◆ Task instructions: Work through the data below and copy out every line where "center" is found.

= = = = =

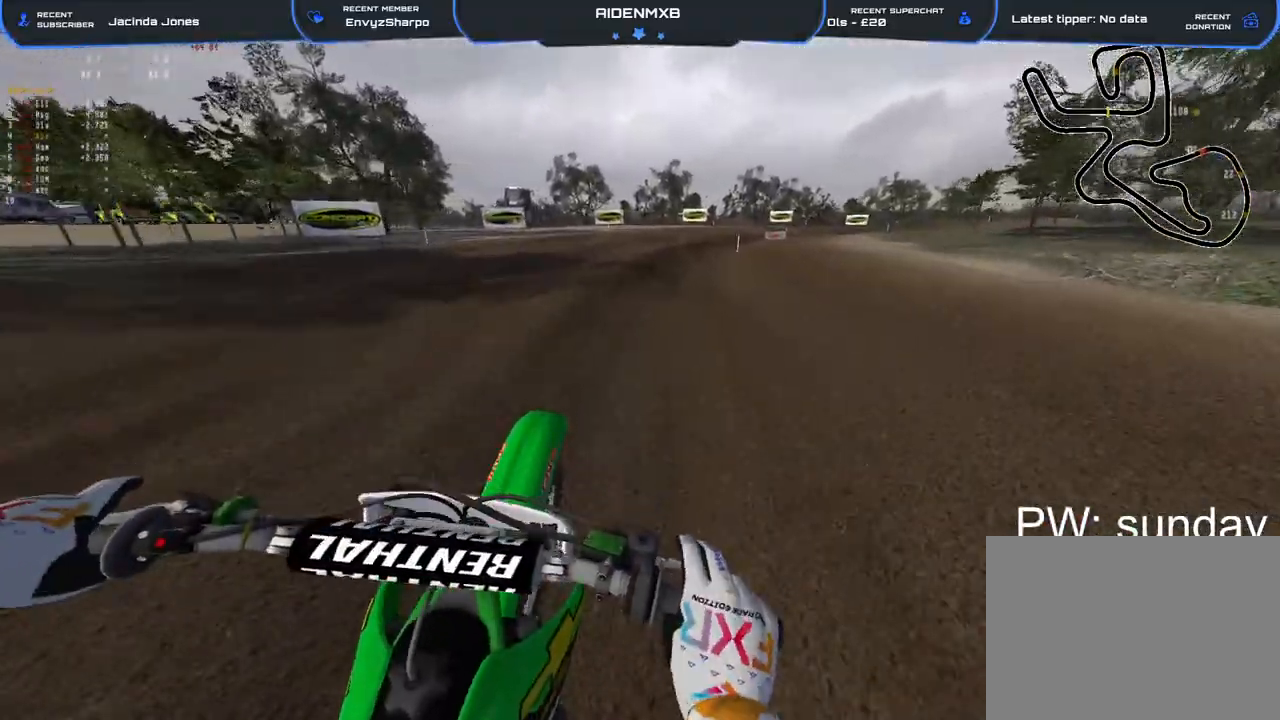
{"buttons": ["R2"], "left_stick": "right", "right_stick": "up-right", "events": [[117, "left_stick", "right"], [167, "right_stick", "center"], [317, "right_stick", "down"], [483, "right_stick", "up-right"]]}
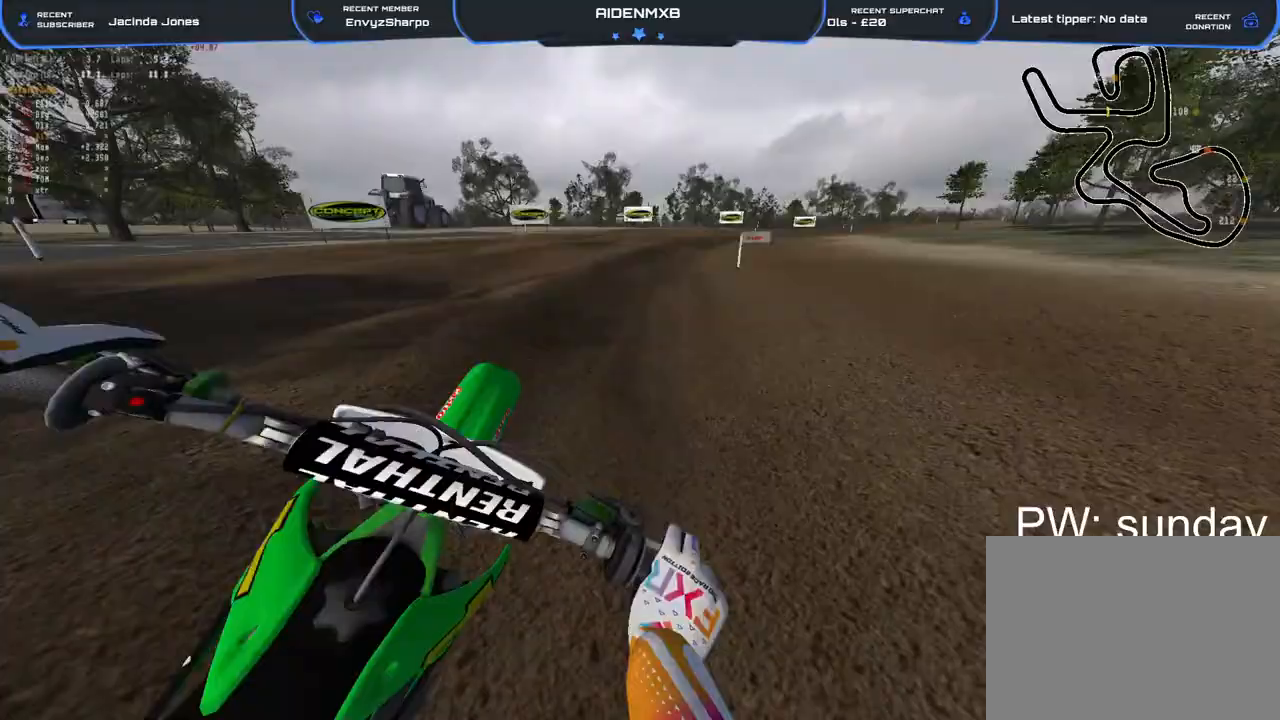
{"buttons": ["R2"], "left_stick": "up-right", "right_stick": "down", "events": [[67, "left_stick", "up-right"], [350, "right_stick", "down"]]}
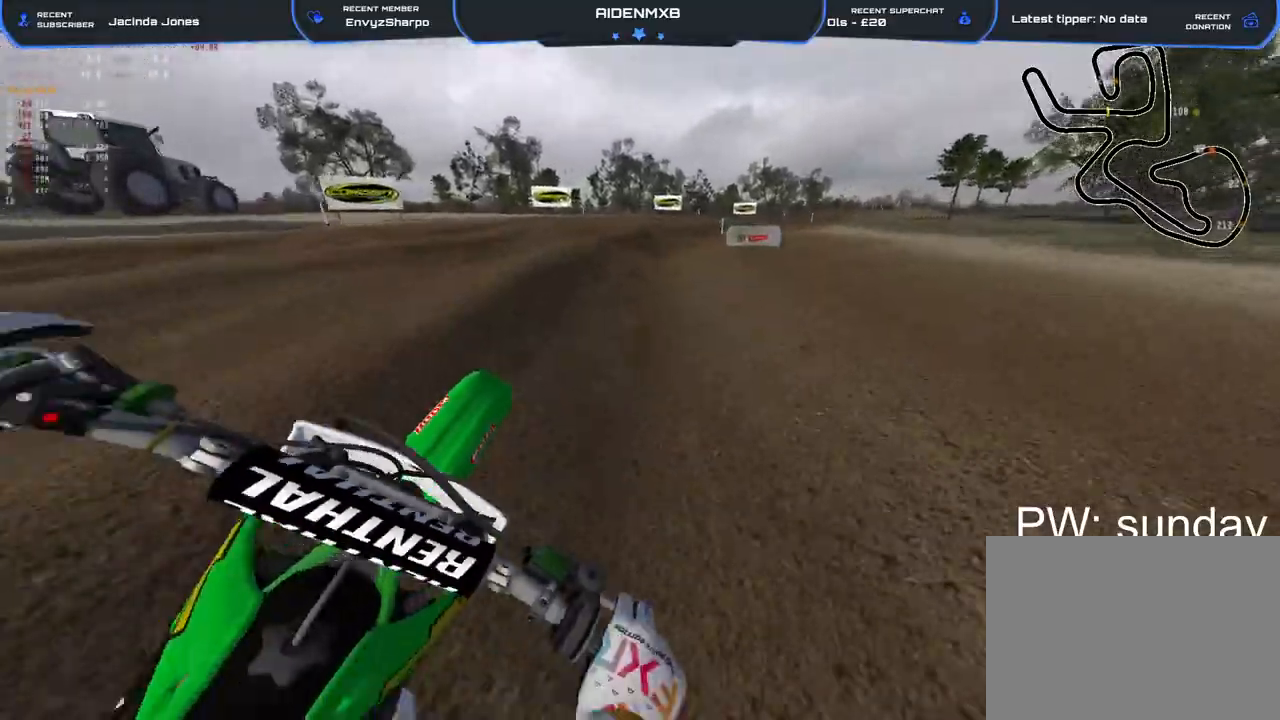
{"buttons": ["R2"], "left_stick": "up-right", "right_stick": "right", "events": [[50, "right_stick", "down-right"], [417, "right_stick", "right"]]}
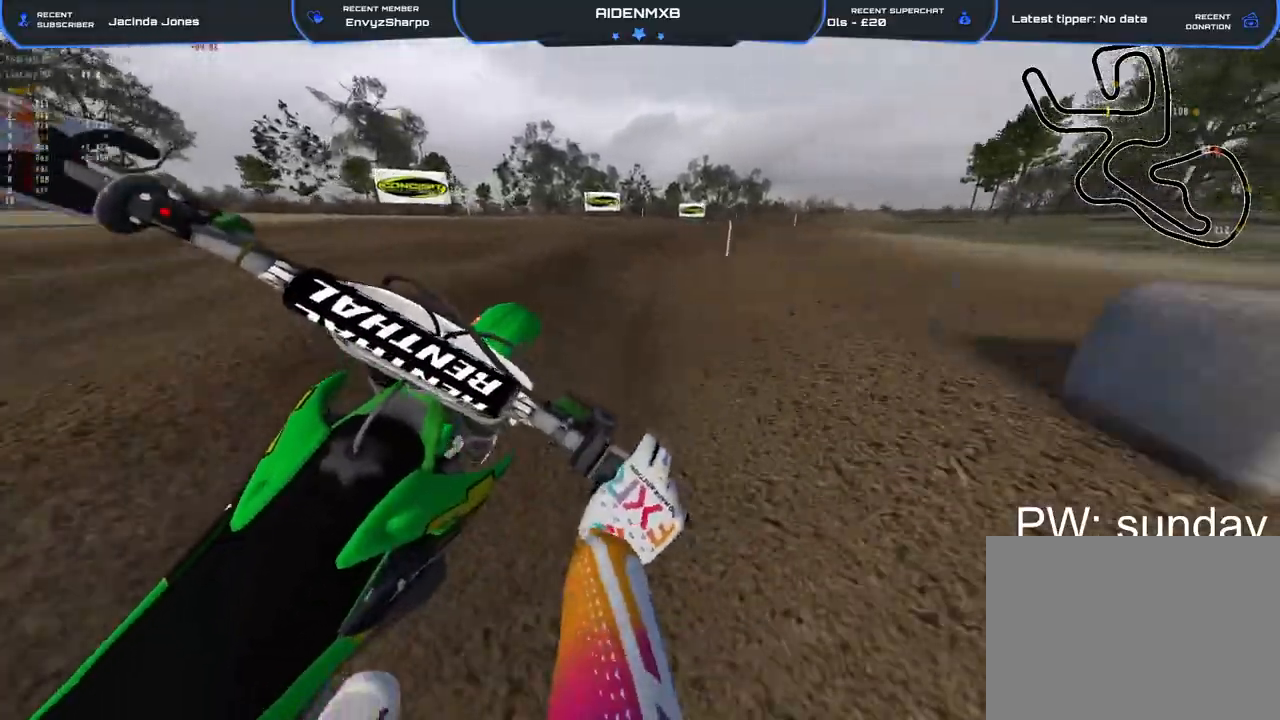
{"buttons": ["R2"], "left_stick": "up-right", "right_stick": "down", "events": [[33, "right_stick", "up-right"], [200, "right_stick", "center"], [300, "right_stick", "down"]]}
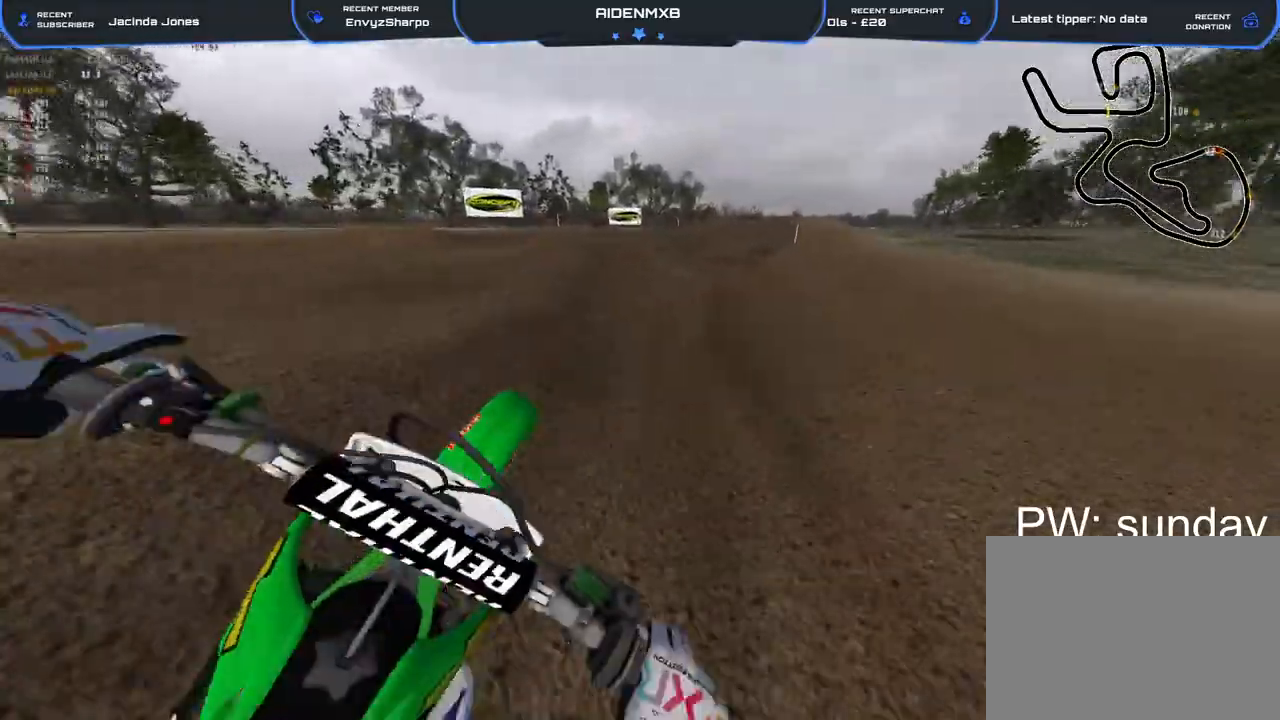
{"buttons": ["R2"], "left_stick": "up-right", "right_stick": "down", "events": [[17, "right_stick", "center"], [117, "right_stick", "up-right"], [267, "TRIANGLE", "down"], [350, "TRIANGLE", "up"], [350, "right_stick", "down"]]}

= = = = =

◆ Reply to the exercise:
{"buttons": ["R2"], "left_stick": "right", "right_stick": "up-right", "events": [[117, "left_stick", "right"], [167, "right_stick", "center"], [317, "right_stick", "down"], [483, "right_stick", "up-right"]]}
{"buttons": ["R2"], "left_stick": "up-right", "right_stick": "down", "events": [[33, "right_stick", "up-right"], [200, "right_stick", "center"], [300, "right_stick", "down"]]}
{"buttons": ["R2"], "left_stick": "up-right", "right_stick": "down", "events": [[17, "right_stick", "center"], [117, "right_stick", "up-right"], [267, "TRIANGLE", "down"], [350, "TRIANGLE", "up"], [350, "right_stick", "down"]]}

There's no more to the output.